Kane v. Workers' Compensation Appeal Board

CONCURRING AND DISSENTING OPINION BY

Judge BERNARD L. McGINLEY.

I concur with the majority’s conclusion that:

[T]he Court in Kane I [Kane v. Workers’ Compensation Appeal Board (Glenshaw Glass Company), 940 A.2d 572 (Pa. Cmwlth.2007), appeal denied, [598 Pa. 770] 956 A.2d 437 (Pa.2008) ] determined that issues surrounding the effect of the suspension of Claimant’s total disability benefits for his 1999 injury were not ripe for consideration, but that such issues may need to be litigated if and when Claimant’s disability benefits for his 1995 shoulder injury ceased. Thus, it cannot be said that the issue now before the Court was decided in Kane I.

Opinion at 429.

I respectfully dissent to the majority’s conclusion that “Claimant’s application for reinstatement was proper under Section 413(a) of the Act,’ because it was filed within three years after the date of the last payment of compensation for his 1995 injury, which Claimant received in lieu of compensation for the 1999 injury.”

I believe the Board correctly determined that the WCJ erred when she reinstated Claimant’s total disability benefits as a result of his 1999 injury.

... Section 413(a) also provides that where compensation has been suspended based on earnings equal to or greater than the pre-injury AWW [average weekly wage], disability benefits may be reinstated at any time during the period for which partial disability is payable. Pursuant to Sections 306(b), 77 P.S. § 512, partial disability benefits are payable for up to 500 weeks. For the purposes of calculating the 500 weeks related to Section 413(a), that period begins on the date that total disability benefits are initially suspended. Cytemps [Cytemp ] Specialty Steel v. WCAJB (Servey), 811 A.2d 114 (Pa.Cmwlth.2002). Also, any periods of suspension are included as part of those 500 weeks. Id. In other words, the 500 week period generally is not tolled during the time that disability benefits are suspended. Id.

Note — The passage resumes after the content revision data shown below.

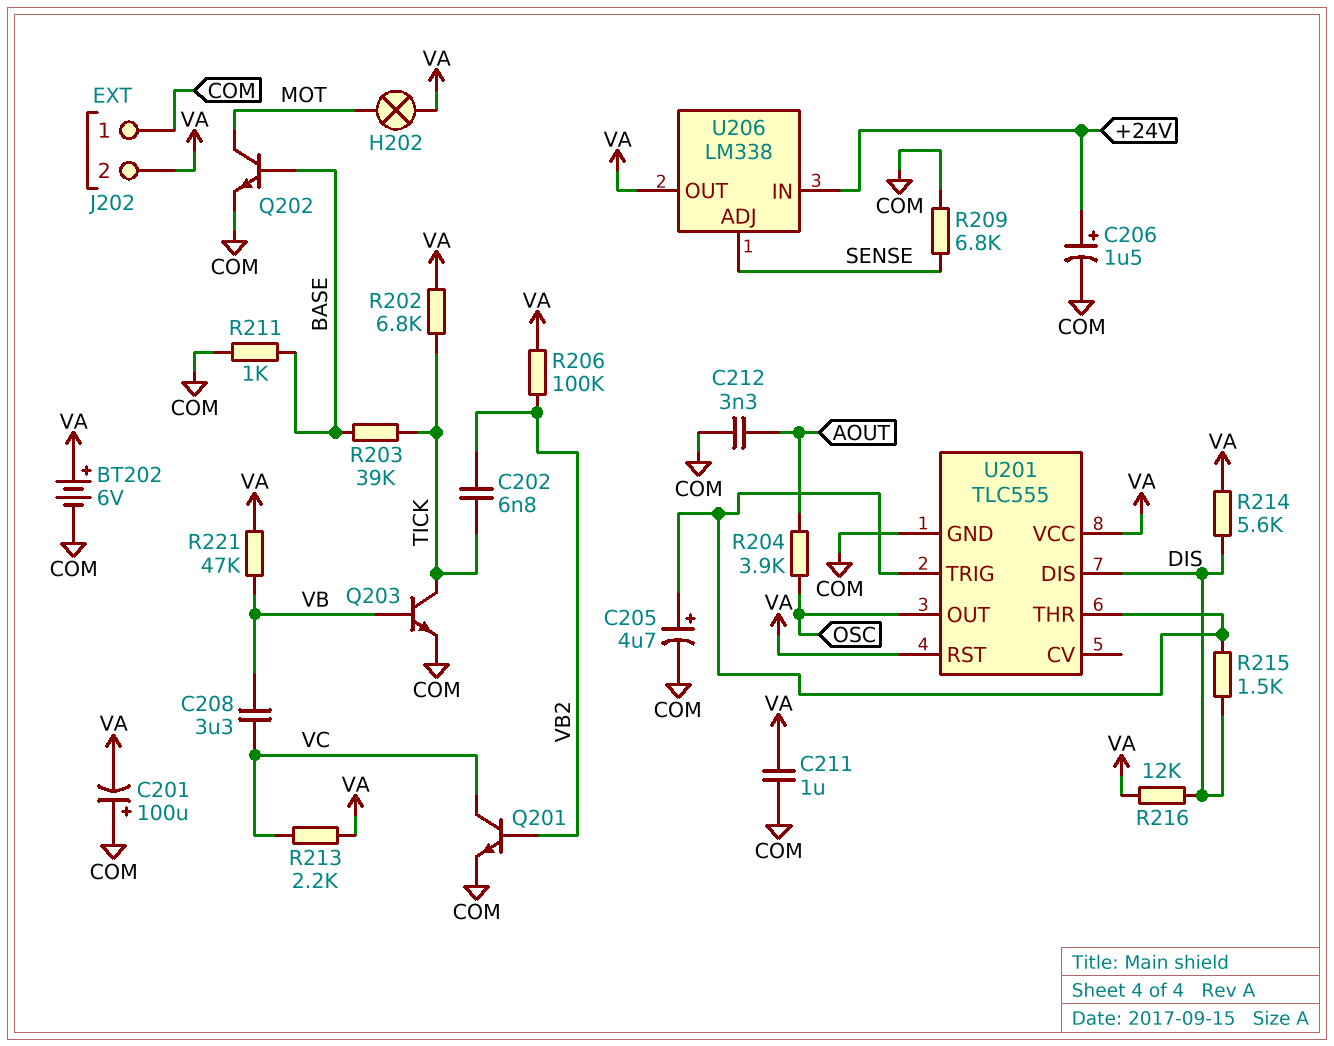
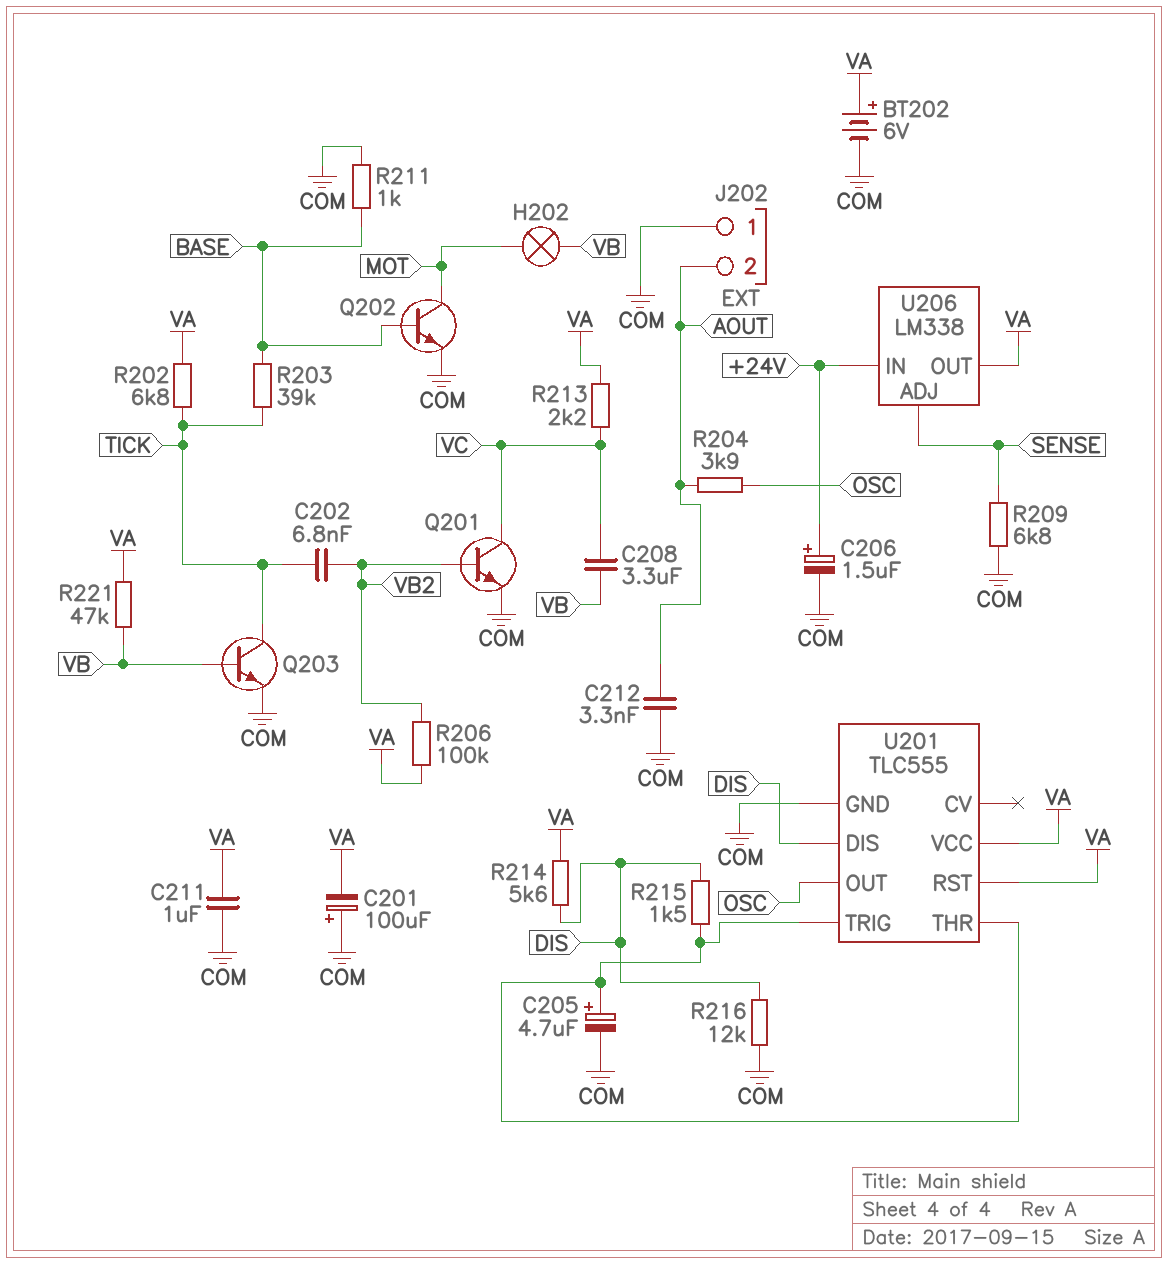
H202: lamp (MOT, VA) -> lamp (MOT, VB)
J202 pin 2: VA -> AOUT
R216: 12k (DIS, VA) -> 12k (COM, DIS)

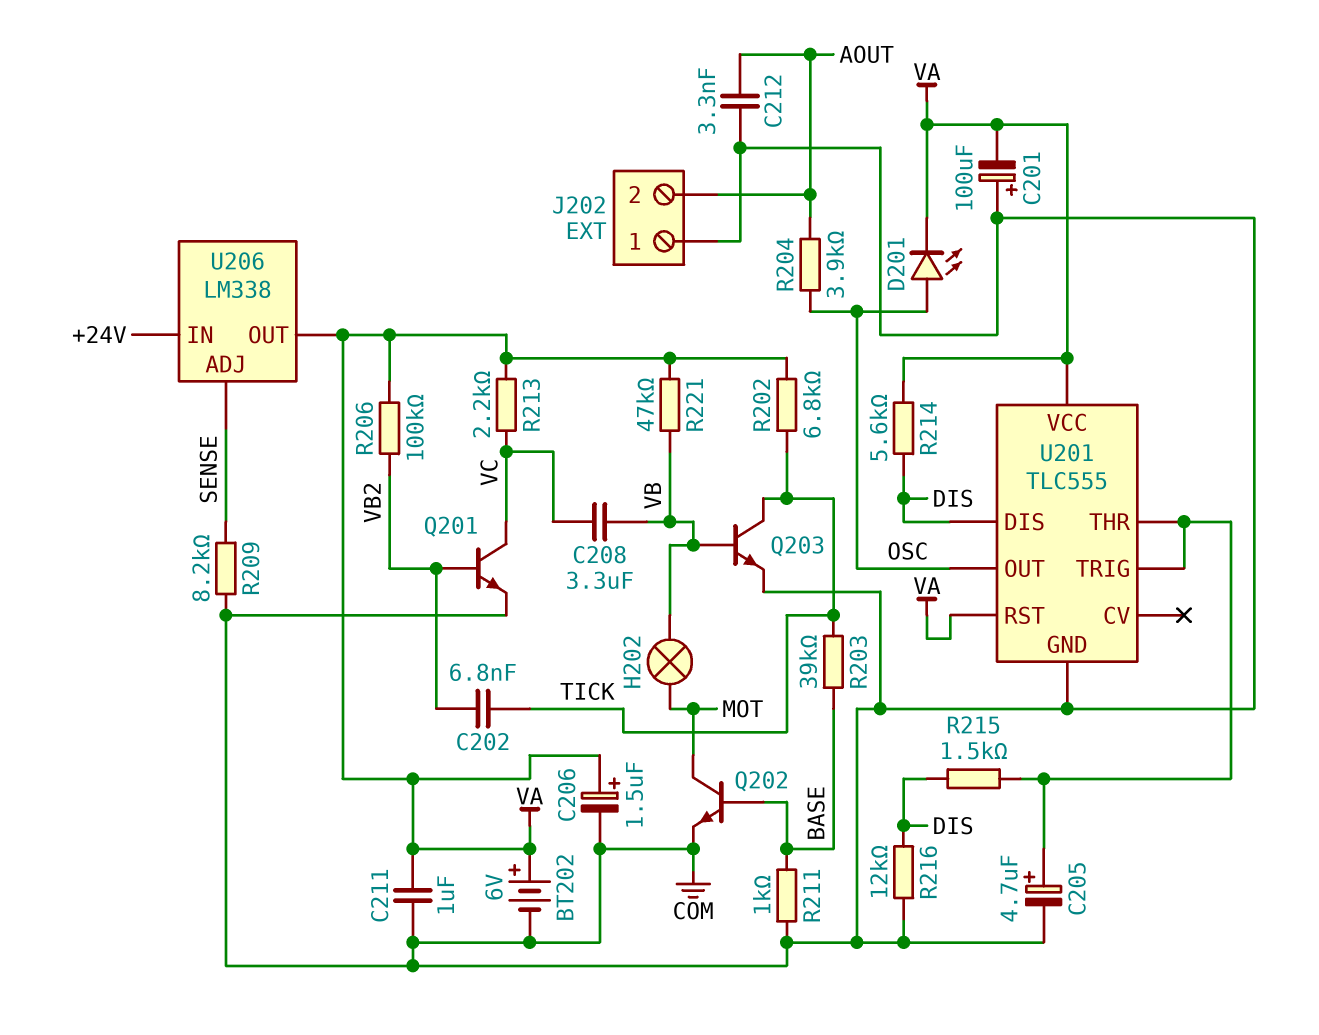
C206: 1.5uF (plus +24V, minus COM) -> 1.5uF (plus VA, minus COM)
D201: none -> LED (A OSC, K VA)
R209: 6.8k (COM, SENSE) -> 8.2k (COM, SENSE)

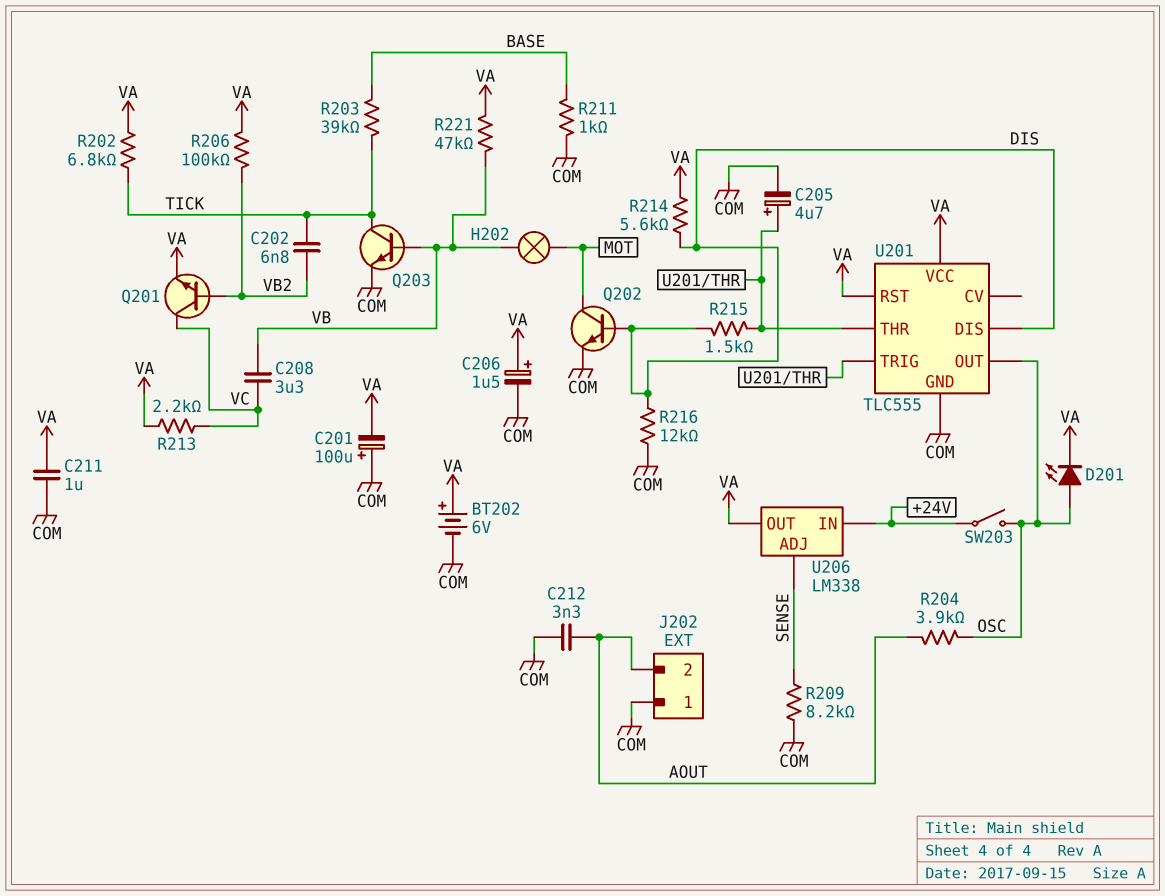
Q201: NPN (B VB2, C VC, E COM) -> NPN (B VB2, C VC, E VA)
Q202: NPN (B BASE, C MOT, E COM) -> NPN (B DIS, C MOT, E COM)
SW203: none -> switch (+24V, OSC)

It has also been held that when a claimant has two injuries that are each, in and of themselves, totally disabling, a claimant may receive total disability benefits for only one injury, and disability benefits for the second injury should be suspended until the entitlement to benefits for the first injury changes. Kane (citing L.E. Smith Glass Co. v. WCAB (Clawson) [571 Pa. 594], 813 A.2d 634 (Pa.2002)).

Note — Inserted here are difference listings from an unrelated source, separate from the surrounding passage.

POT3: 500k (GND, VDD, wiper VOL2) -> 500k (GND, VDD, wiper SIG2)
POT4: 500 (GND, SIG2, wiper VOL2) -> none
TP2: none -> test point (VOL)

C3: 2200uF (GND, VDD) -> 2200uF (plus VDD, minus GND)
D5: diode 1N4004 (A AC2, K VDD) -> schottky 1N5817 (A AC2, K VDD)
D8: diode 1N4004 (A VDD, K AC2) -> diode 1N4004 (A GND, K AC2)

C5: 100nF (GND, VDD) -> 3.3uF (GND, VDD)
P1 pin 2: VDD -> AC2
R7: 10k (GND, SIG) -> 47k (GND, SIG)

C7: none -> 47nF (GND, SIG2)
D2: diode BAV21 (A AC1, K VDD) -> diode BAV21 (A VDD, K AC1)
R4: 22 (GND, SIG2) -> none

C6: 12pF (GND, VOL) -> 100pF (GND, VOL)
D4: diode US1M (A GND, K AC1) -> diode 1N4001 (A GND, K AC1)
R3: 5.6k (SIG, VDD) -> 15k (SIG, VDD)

After careful review, we must conclude that the WCJ erred in reinstating Claimant’s total disability benefits related to his 1999 injury. As noted, reinstatement petitions must generally be filed within three years of the final payment of disability compensation related *434to the work injury. Section 413(a), 77 P.S. § 772_ However, the Act provides an exception in the event that the claimant’s disability benefits have been suspended due to a return to work without wage loss, in which case the claimant has 500 weeks from the date that the total disability benefits were initially suspended. Section 306(b), 77 P.S. § 512; Cytemps.

Here, there is no dispute that Claimant received his last payment of disability benefits related to the 1999 injury on August 1,1999, and his initial suspension of those benefits began on August 2, 1999. Therefore, if those benefits were suspended for any reason other than a return to work without wage loss, he had to file his reinstatement petition within three years of August 1, 1999, which ended on August 1, 2002. If those benefits were suspended based on a return to work without wage loss, he had 500 weeks from August 2, 1999 to file that Petition, which ended on March 2, 2009. Claimant filed the present Reinstatement Petition on September 29, 2010, which is outside both the three-year and 500-week periods.

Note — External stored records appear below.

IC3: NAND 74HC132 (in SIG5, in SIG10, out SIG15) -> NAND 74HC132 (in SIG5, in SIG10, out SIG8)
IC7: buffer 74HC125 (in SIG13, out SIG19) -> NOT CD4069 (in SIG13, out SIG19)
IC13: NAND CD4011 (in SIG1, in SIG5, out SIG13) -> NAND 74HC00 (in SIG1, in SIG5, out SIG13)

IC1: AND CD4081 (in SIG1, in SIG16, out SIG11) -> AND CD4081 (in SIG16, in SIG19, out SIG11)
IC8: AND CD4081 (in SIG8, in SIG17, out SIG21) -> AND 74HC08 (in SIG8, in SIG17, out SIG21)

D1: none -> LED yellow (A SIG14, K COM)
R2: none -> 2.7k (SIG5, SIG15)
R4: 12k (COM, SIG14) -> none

Consequently, the only way that Claimant’s Reinstatement Petition would not he time barred by Section 4,13(a) is if neither the three-year or the 500^week periods applied or if one of those periods were somehow tolled by the fact that Claimant’s disability benefits related to the 1999 injury should have been suspended based solely on his receipt of disability benefits for the 1995 injury rather than based on his initial return to work without wage loss on August 2, 1999. We cannot conclude either that the ongoing suspension of Claimant’s disability benefits for the 1995 injury, or that the Act provides for any tolling of the time limits provided in Section 413(a) under the present circumstances. Board’s Decision, June 18, 2013, at 5-6. (Emphasis added.)

I would affirm the Order of the Board.